Clinton has said during her paid speaking tour over the past six months that the United States needs “to rein in what has become an almost article of faith that anybody can have a gun, anywhere, anytime.”
In the weeks and months after the 2012 Sandy Hook Elementary School shooting, Democrats – led by President Barack Obama – looked to spearhead efforts to strengthen gun laws and expand background checks of firearm sales.
Despite public support for the background check provision, a compromise plan failed to pass the Democratic-controlled Senate in April of last year, and efforts since then have been minimal.
Clinton has backed those efforts and during the town hall, she backed reinstating the ban on assault weapons and banning high-capacity magazines.
3. Deportation: During her book tour, Clinton had come out firmly in support of immigration reform and even bashed its opponents, labeling them as people who “don’t seem to understand one of our strongest and most important attributes is that we are still a nation of immigrants.”
But on Tuesday, Clinton gave an answer that is sure to rile some in her base when she defended Obama’s deportation practices.

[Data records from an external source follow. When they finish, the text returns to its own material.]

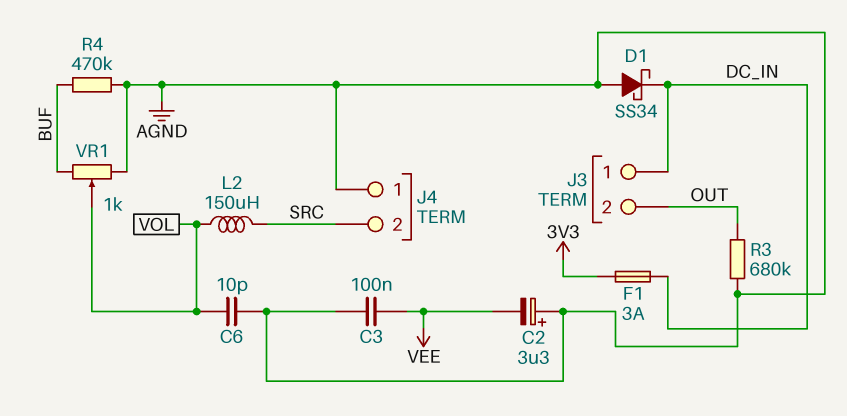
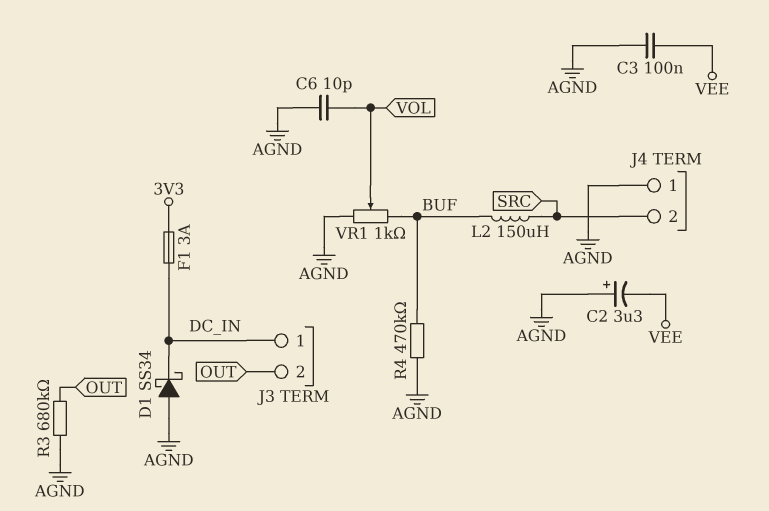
L2: 150uH (SRC, VOL) -> 150uH (BUF, SRC)

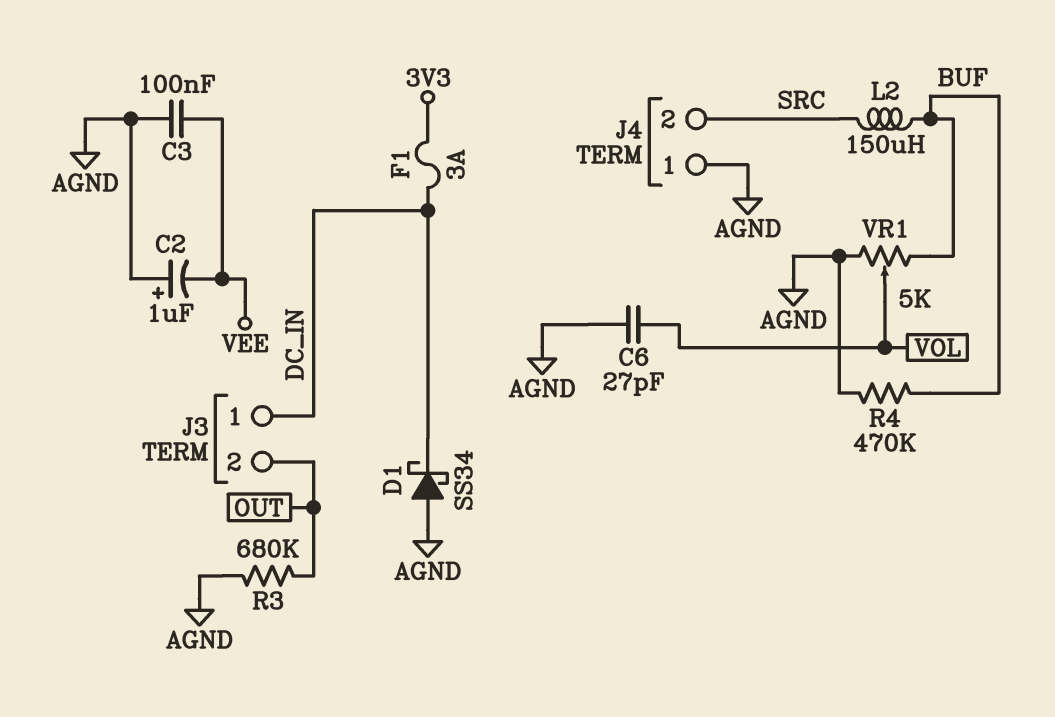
C2: 3.3uF (plus AGND, minus VEE) -> 1uF (plus AGND, minus VEE)
C6: 10pF (AGND, VOL) -> 27pF (AGND, VOL)
VR1: 1k (AGND, BUF, wiper VOL) -> 5k (AGND, BUF, wiper VOL)

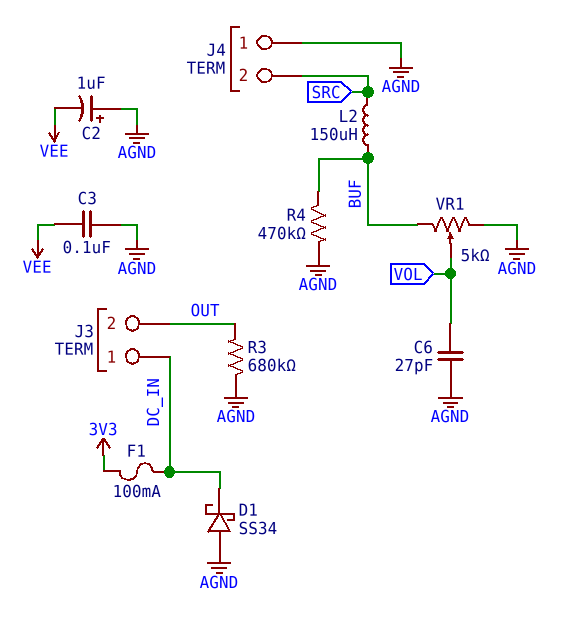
F1: 3A (3V3, DC_IN) -> 100mA (3V3, DC_IN)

“We have to understand the difficulty that President Obama finds himself in because there are laws that impose certain obligations on him,” Clinton said in response to a questioner who called Obama the “deporter-in-chief.”

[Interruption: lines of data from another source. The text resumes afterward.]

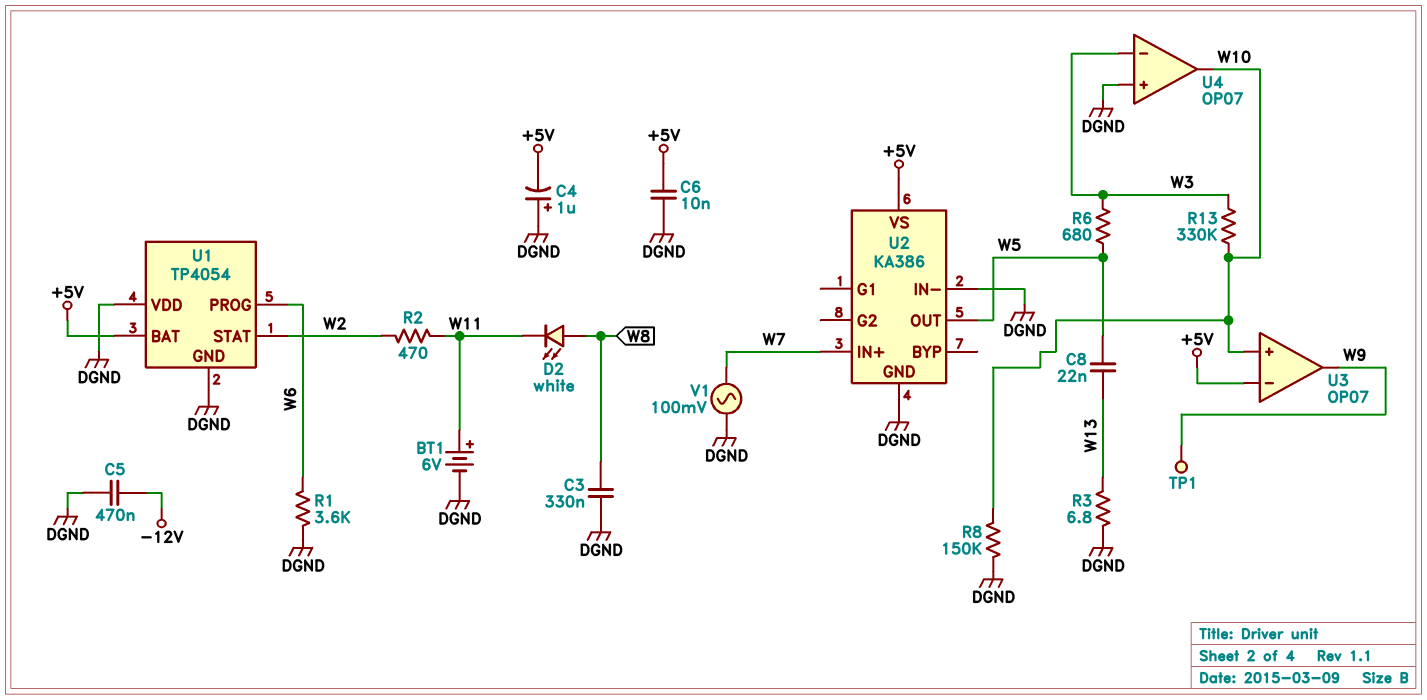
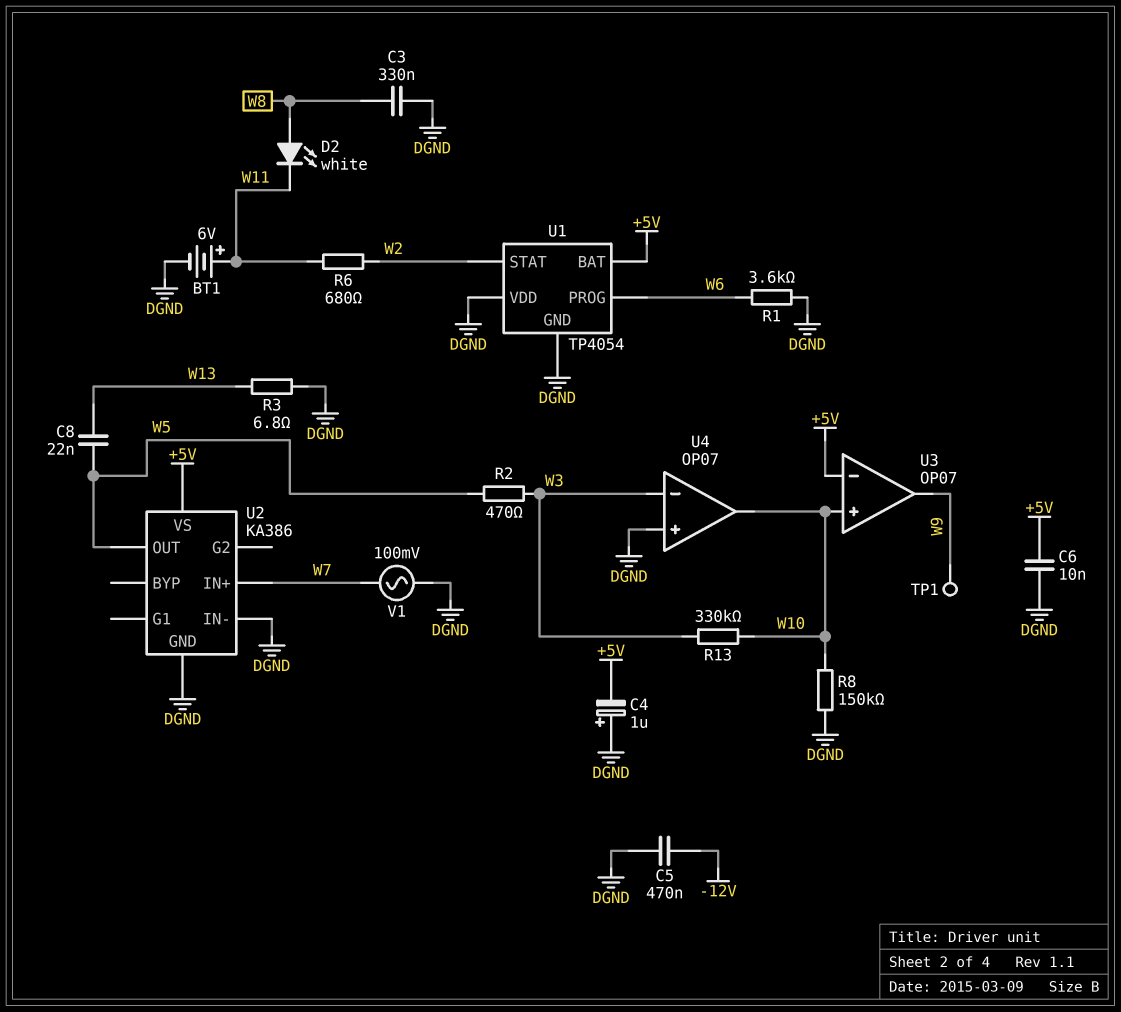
R2: 470 (W2, W11) -> 470 (W3, W5)
R6: 680 (W3, W5) -> 680 (W2, W11)

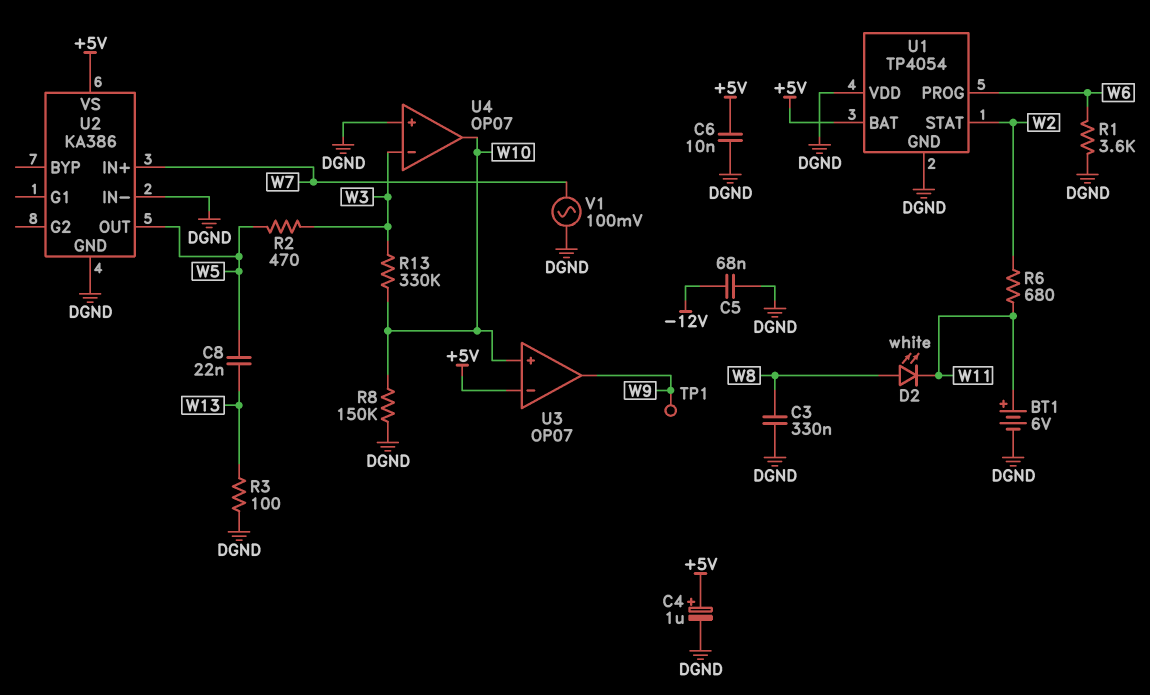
C4: 1uF (plus DGND, minus +5V) -> 1uF (plus +5V, minus DGND)
C5: 470nF (-12V, DGND) -> 68nF (-12V, DGND)
R3: 6.8 (DGND, W13) -> 100 (DGND, W13)

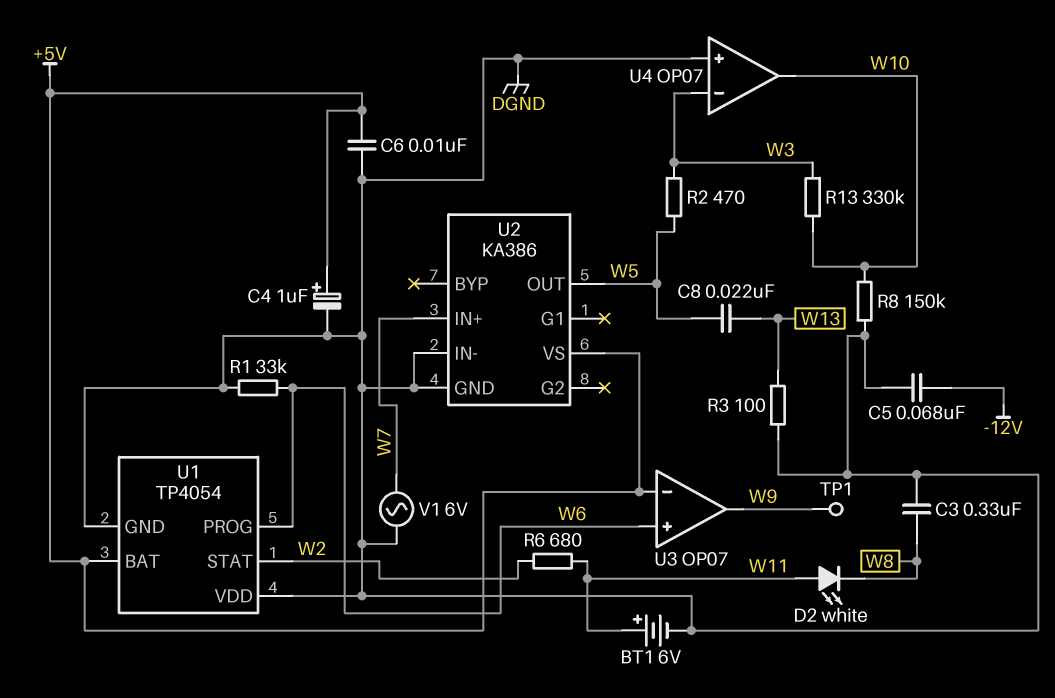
D2: LED white (A W8, K W11) -> LED white (A W11, K W8)
R1: 3.6k (DGND, W6) -> 33k (DGND, W6)
U3 pin in+: W10 -> W6
V1: AC 100mV (DGND, W7) -> AC 6V (DGND, W7)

But she was pressed by Amanpour about tens of thousands of children fleeing Central American countries and crossing the southern border into the United States. It’s become a major problem that some liken to a humanitarian crisis.
The Obama administration has stepped up efforts to begin deportation proceedings, and Clinton supports sending them home, if possible.
“They should be sent back as soon as it can be determined who responsible adults in their families are, because there are concerns whether all of them should be sent back,” Clinton said. “But I think all of them who can be should be reunited with their families.”
On this problem particularly, Clinton later said, “We have so to send a clear message, just because your child gets across the border, that doesn’t mean the child gets to stay. So, we don’t want to send a message that is contrary to our laws or will encourage more children to make that dangerous journey.”
4. Marijuana and another Clinton evolution: While campaigning for president in 2007, Clinton was positively against decriminalizing marijuana.
“I don’t think we should decriminalize it,” Clinton said at the time. “But we ought to do research (into) what, if any, benefits it has.”
After Tuesday’s town hall, it appears Clinton has evolved on the issue, though.
“On recreational, you know, states are the laboratories of democracy,” Clinton said. “We have at least two states that are experimenting with that right now. I want to wait and see what the evidence is.”
In 2012, voters in Washington and Colorado passed ballot initiatives that legalized small amounts of marijuana for recreational use. Other states have allowed usage for medical reasons.
Clinton said Tuesday that she doesn’t think “we’ve done enough research yet” on medical marijuana questions, but said that “there should be availability (of marijuana) under appropriate circumstances.”
As for smoking pot herself, Clinton declined. “I didn’t do it when I was young. I’m not going to start now,” she said with a laugh.
Marijuana now joins same-sex marriage as another issue on which Clinton has evolved as the country’s opinion has.
According to a January CNN/ORC International poll on marijuana, 55% of those questioned nationally said marijuana should be made legal, with 44% disagreeing. In 1987, only 16% of Americans backed legalization.
Clinton backed same-sex marriage in 2013, just weeks after leaving the State Department. At that time, public opinion on the issue had began to shift toward allowing same-sex marriage and Clinton adjusted her position after most in her party had.
The change seemed to win over some in the crowd, too. “I think she has evolved a lot,” said Daniel Cohen of Chapel Hill, North Carolina.